Stated goal a – Set down the passage on IPv4 address exhaustion word for word, beginning at the words "Reclaiming unused IPv4" and stopping after the words "address exhaustion date.".

-- START OF Selected text --

Many organizations continue to utilize public IP addresses for devices not accessible outside their local network. From a global address allocation view point, this is inefficient in many cases, but scenarios exist where this is preferred in the organizational network implementation strategies.

Due to inefficiencies caused by subnetting, it is difficult to use all addresses in a block. The host-density ratio, as defined in RFC 3194, is an intuitive metric for utilization of IP address blocks.

Mitigation

Some methods of mitigation of IPv4 address exhaustion have been:

Subnetting

Subnetting is a popular method of managing and subdividing address space, thereby reducing additional allocations for expanding networks.

Reclaiming unused IPv4 space

Before classful network design and later Classless Inter-Domain Routing (CIDR) were introduced, large blocks of IP addresses were allocated to individual companies and organizations. IANA could potentially reclaim these ranges and reissue the addresses in smaller blocks. However, it can be expensive in terms of cost and time to renumber a large network so these organizations will likely object and legal conflicts are foreseeable.[citation needed] Moreover, at the current rate of IPv4 address consumption, even if all of these could be reclaimed, it would only result in postponing the address exhaustion date.

Similarly, many IP addresses have been allocated to companies that no longer exist or were never used. Unfortunately, the stricter accounting of IP address allocation currently in place was not always in place and it would take quite a bit of effort to track down which addresses really are unused. Many IP address blocks are not routed in the global BGP routing tables, but are actually in use on intranets.

-- END OF Selected text --
-- START OF Provided information --

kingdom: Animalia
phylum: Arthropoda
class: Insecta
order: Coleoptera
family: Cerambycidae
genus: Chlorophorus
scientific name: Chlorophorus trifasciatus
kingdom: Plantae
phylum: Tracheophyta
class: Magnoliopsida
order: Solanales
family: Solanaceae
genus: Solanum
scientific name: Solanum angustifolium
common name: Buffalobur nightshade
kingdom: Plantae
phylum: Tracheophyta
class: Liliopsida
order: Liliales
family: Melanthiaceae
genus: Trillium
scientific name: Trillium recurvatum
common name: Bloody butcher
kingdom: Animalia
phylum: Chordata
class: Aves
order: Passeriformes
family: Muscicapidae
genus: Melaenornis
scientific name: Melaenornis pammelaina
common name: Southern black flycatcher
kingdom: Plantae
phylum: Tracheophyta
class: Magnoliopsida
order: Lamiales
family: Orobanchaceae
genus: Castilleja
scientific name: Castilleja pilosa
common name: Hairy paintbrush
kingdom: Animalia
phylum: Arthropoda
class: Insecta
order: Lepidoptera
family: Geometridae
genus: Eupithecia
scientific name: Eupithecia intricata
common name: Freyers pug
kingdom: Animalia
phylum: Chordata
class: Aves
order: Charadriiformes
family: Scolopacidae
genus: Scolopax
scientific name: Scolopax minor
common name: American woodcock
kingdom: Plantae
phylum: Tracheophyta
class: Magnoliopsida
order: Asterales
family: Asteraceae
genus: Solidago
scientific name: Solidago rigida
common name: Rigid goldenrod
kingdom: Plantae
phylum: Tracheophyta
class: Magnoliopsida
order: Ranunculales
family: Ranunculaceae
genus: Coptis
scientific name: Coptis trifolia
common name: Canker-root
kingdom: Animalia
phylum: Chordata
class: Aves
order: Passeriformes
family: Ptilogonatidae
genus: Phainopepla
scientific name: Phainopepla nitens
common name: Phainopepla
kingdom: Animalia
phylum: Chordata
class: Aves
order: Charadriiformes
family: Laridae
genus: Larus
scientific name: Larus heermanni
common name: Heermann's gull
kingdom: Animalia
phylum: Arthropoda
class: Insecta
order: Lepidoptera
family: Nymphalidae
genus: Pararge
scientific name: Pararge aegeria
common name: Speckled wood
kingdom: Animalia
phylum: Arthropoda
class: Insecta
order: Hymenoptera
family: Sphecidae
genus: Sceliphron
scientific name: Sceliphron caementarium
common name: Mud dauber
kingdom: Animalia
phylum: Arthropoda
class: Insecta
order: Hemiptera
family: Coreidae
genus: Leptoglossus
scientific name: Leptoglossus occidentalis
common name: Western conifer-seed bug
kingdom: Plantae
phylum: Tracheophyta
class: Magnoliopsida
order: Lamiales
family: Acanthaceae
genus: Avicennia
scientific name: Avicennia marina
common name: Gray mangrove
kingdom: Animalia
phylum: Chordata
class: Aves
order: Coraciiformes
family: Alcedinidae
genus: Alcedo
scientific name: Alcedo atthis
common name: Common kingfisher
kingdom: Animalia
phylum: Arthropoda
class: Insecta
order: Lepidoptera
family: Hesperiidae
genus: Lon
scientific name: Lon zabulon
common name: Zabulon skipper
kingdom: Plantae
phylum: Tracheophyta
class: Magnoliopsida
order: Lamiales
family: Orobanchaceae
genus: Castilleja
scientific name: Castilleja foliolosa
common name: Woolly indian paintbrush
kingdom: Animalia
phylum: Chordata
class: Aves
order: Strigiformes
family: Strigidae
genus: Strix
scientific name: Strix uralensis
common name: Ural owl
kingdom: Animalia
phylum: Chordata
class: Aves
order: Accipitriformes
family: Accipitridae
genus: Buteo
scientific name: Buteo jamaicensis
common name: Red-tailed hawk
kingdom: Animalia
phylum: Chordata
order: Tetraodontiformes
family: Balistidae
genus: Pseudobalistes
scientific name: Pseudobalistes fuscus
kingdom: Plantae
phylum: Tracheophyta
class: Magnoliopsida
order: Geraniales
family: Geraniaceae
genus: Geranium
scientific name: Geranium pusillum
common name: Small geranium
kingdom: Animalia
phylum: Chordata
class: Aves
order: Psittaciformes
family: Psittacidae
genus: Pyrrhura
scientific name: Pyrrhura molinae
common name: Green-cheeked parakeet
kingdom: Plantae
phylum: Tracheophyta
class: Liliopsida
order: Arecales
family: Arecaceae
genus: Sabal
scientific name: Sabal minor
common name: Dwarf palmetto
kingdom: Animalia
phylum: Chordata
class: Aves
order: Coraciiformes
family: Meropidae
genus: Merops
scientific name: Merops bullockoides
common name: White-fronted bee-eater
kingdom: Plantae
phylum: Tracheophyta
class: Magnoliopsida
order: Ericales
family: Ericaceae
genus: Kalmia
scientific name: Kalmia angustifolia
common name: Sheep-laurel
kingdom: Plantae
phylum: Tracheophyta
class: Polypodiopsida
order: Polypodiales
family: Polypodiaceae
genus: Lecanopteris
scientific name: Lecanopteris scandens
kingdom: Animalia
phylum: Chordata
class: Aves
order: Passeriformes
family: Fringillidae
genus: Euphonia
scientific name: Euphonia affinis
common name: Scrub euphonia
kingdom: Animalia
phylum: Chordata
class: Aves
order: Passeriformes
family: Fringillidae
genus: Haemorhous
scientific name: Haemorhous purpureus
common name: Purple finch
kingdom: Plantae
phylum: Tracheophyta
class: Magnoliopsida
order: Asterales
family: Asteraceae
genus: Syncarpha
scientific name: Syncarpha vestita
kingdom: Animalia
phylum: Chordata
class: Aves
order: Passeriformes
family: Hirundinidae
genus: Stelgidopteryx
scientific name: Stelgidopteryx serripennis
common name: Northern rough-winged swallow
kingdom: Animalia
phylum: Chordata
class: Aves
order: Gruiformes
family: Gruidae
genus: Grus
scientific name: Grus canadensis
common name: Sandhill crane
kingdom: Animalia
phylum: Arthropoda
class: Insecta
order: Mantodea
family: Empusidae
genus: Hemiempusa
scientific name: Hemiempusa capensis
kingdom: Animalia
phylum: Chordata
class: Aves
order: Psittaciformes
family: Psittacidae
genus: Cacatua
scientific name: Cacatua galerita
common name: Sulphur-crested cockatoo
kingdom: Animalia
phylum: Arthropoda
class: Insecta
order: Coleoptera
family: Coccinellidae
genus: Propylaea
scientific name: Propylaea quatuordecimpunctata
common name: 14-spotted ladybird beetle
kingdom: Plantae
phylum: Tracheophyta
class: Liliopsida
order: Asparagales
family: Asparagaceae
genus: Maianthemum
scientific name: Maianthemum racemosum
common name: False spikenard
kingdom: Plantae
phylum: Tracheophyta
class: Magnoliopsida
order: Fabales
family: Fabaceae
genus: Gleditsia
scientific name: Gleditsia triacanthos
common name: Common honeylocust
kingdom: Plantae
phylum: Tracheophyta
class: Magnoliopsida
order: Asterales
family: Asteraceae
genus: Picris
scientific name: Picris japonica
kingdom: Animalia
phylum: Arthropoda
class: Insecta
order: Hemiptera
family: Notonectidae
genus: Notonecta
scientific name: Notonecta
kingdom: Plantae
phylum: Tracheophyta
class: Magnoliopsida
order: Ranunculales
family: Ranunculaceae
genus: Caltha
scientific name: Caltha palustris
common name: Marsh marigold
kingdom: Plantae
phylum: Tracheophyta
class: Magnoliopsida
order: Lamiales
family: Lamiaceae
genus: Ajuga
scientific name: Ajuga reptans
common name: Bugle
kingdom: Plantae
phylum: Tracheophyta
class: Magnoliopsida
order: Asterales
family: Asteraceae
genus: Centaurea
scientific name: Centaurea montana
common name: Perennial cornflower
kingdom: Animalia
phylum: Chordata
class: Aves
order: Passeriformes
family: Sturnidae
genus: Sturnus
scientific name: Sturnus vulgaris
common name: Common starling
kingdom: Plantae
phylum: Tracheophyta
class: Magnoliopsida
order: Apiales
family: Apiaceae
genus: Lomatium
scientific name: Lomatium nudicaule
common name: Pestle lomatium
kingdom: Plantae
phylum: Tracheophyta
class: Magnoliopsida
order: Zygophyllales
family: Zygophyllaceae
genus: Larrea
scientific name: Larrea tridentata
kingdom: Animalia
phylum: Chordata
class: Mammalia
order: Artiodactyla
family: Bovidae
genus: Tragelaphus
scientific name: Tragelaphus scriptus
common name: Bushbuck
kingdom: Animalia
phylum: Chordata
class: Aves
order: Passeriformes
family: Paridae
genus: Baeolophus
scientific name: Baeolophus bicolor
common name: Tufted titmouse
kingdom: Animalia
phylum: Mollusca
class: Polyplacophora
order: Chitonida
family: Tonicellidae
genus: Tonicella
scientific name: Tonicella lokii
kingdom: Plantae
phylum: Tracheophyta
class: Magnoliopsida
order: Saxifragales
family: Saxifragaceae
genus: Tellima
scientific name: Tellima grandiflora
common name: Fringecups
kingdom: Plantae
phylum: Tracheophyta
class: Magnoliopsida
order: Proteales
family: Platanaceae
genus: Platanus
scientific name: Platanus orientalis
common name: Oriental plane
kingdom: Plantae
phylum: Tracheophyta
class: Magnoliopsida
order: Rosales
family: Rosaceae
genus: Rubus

-- END OF Provided information --

Stated goal b – Extract, without any change, the lines of the listing beginning at its first line and ending after the line that contains "scientific name: Solanum angustifolium", with both of those lines included and no other lines.

Exercise result a –
Reclaiming unused IPv4 space

Before classful network design and later Classless Inter-Domain Routing (CIDR) were introduced, large blocks of IP addresses were allocated to individual companies and organizations. IANA could potentially reclaim these ranges and reissue the addresses in smaller blocks. However, it can be expensive in terms of cost and time to renumber a large network so these organizations will likely object and legal conflicts are foreseeable.[citation needed] Moreover, at the current rate of IPv4 address consumption, even if all of these could be reclaimed, it would only result in postponing the address exhaustion date.

Exercise result b –
kingdom: Animalia
phylum: Arthropoda
class: Insecta
order: Coleoptera
family: Cerambycidae
genus: Chlorophorus
scientific name: Chlorophorus trifasciatus
kingdom: Plantae
phylum: Tracheophyta
class: Magnoliopsida
order: Solanales
family: Solanaceae
genus: Solanum
scientific name: Solanum angustifolium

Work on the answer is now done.